A great editorial published in Greenville Online noted the importance of talking to kids about distracted driving issues – especially older children who are able to drive themselves and their younger siblings to school. Teenagers already tend to take risks because they feel invincible, and unfortunately, distracted driving is no different. Distracted driving is dangerous across all age groups, especially for teenagers that are new to driving and cannot process road hazards as quickly as experienced drivers. Data from the National Highway Traffic Safety Administration (NHTSA) shows that car accidents are the leading cause of death for teenagers between the ages of 13 and 19.
The CDC divides distracted driving into three main categories:
- Visual: the driver removes their eyes from the road
- Manual: the driver takes their hands off the wheel
- Cognitive: the driver thinks about something other than driving
Smart phones have dramatically increased all three types of distracted driving. When a mobile phone user receives a call, text, or social media message through their phone, they should not answer the message before pulling over to the side of the road, or stopping at a red light or stop sign. If the phone user does text while driving, it means he or she has committed all of these types of distracted driving at once.
Not only is it important for parents to talk to their newly-licensed teens about distracted driving, but it is also important for parents to model good behavior. If you do not want your teenager to answer their phone while driving, you should refrain from doing so yourself. Just because you have been driving longer does not mean you are any more able to drive while texting or talking on the phone.
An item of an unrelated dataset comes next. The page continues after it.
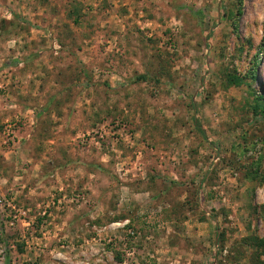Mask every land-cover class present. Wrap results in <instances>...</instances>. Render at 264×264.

A report from Safe Kids Worldwide also shows that distracted drivers are a danger to children while driving through school zones. The 2009 study found that one in six drivers in a school zone was distracted in some way, especially on their mobile phone. Drivers in states that restrict or disallow use of electronic devices while driving had a 13% lower rate of distracted drivers in school zones, but the number was still dangerously high.
South Carolina became the 45th state to ban texting and driving last year, but any form of distracted driving is dangerous – eating, talking, grooming, or even briefly reaching into the back seat for an item. Be especially careful on the roads during the school year.